What is needed
Repeat the data below with no changes.
----- Extracted information
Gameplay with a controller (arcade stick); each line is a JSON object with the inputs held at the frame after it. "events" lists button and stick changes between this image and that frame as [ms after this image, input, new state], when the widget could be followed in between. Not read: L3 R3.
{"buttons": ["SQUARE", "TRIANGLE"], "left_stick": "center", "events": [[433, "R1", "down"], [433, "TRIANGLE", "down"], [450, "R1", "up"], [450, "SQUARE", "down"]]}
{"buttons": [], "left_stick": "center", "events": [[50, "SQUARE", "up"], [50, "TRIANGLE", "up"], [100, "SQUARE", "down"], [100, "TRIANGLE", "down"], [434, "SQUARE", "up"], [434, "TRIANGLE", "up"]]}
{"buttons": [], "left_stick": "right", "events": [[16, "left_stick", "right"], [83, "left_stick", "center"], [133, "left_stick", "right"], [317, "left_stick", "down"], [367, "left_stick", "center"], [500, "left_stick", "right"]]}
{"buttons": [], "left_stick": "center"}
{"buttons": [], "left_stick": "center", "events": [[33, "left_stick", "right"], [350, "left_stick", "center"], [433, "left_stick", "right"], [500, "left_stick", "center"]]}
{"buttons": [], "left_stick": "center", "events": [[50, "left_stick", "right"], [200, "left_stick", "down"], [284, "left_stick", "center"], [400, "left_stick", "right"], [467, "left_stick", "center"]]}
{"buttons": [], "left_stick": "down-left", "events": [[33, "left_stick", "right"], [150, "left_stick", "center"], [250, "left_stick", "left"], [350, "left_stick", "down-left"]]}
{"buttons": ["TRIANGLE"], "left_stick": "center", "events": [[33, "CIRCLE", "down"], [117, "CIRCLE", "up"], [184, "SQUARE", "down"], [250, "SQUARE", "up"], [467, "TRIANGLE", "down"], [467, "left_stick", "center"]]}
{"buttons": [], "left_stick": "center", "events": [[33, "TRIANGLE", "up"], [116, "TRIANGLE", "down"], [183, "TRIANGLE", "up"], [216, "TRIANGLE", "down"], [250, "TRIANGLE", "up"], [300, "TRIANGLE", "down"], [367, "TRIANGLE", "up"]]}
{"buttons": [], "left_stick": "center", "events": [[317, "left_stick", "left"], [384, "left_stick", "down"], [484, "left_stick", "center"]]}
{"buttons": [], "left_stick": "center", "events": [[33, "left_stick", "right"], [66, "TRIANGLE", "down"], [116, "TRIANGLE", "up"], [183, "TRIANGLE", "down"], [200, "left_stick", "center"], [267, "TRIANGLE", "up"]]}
----------
Answer to this problem
Gameplay with a controller (arcade stick); each line is a JSON object with the inputs held at the frame after it. "events" lists button and stick changes between this image and that frame as [ms after this image, input, new state], when the widget could be followed in between. Not read: L3 R3.
{"buttons": ["SQUARE", "TRIANGLE"], "left_stick": "center", "events": [[433, "R1", "down"], [433, "TRIANGLE", "down"], [450, "R1", "up"], [450, "SQUARE", "down"]]}
{"buttons": [], "left_stick": "center", "events": [[50, "SQUARE", "up"], [50, "TRIANGLE", "up"], [100, "SQUARE", "down"], [100, "TRIANGLE", "down"], [434, "SQUARE", "up"], [434, "TRIANGLE", "up"]]}
{"buttons": [], "left_stick": "right", "events": [[16, "left_stick", "right"], [83, "left_stick", "center"], [133, "left_stick", "right"], [317, "left_stick", "down"], [367, "left_stick", "center"], [500, "left_stick", "right"]]}
{"buttons": [], "left_stick": "center"}
{"buttons": [], "left_stick": "center", "events": [[33, "left_stick", "right"], [350, "left_stick", "center"], [433, "left_stick", "right"], [500, "left_stick", "center"]]}
{"buttons": [], "left_stick": "center", "events": [[50, "left_stick", "right"], [200, "left_stick", "down"], [284, "left_stick", "center"], [400, "left_stick", "right"], [467, "left_stick", "center"]]}
{"buttons": [], "left_stick": "down-left", "events": [[33, "left_stick", "right"], [150, "left_stick", "center"], [250, "left_stick", "left"], [350, "left_stick", "down-left"]]}
{"buttons": ["TRIANGLE"], "left_stick": "center", "events": [[33, "CIRCLE", "down"], [117, "CIRCLE", "up"], [184, "SQUARE", "down"], [250, "SQUARE", "up"], [467, "TRIANGLE", "down"], [467, "left_stick", "center"]]}
{"buttons": [], "left_stick": "center", "events": [[33, "TRIANGLE", "up"], [116, "TRIANGLE", "down"], [183, "TRIANGLE", "up"], [216, "TRIANGLE", "down"], [250, "TRIANGLE", "up"], [300, "TRIANGLE", "down"], [367, "TRIANGLE", "up"]]}
{"buttons": [], "left_stick": "center", "events": [[317, "left_stick", "left"], [384, "left_stick", "down"], [484, "left_stick", "center"]]}
{"buttons": [], "left_stick": "center", "events": [[33, "left_stick", "right"], [66, "TRIANGLE", "down"], [116, "TRIANGLE", "up"], [183, "TRIANGLE", "down"], [200, "left_stick", "center"], [267, "TRIANGLE", "up"]]}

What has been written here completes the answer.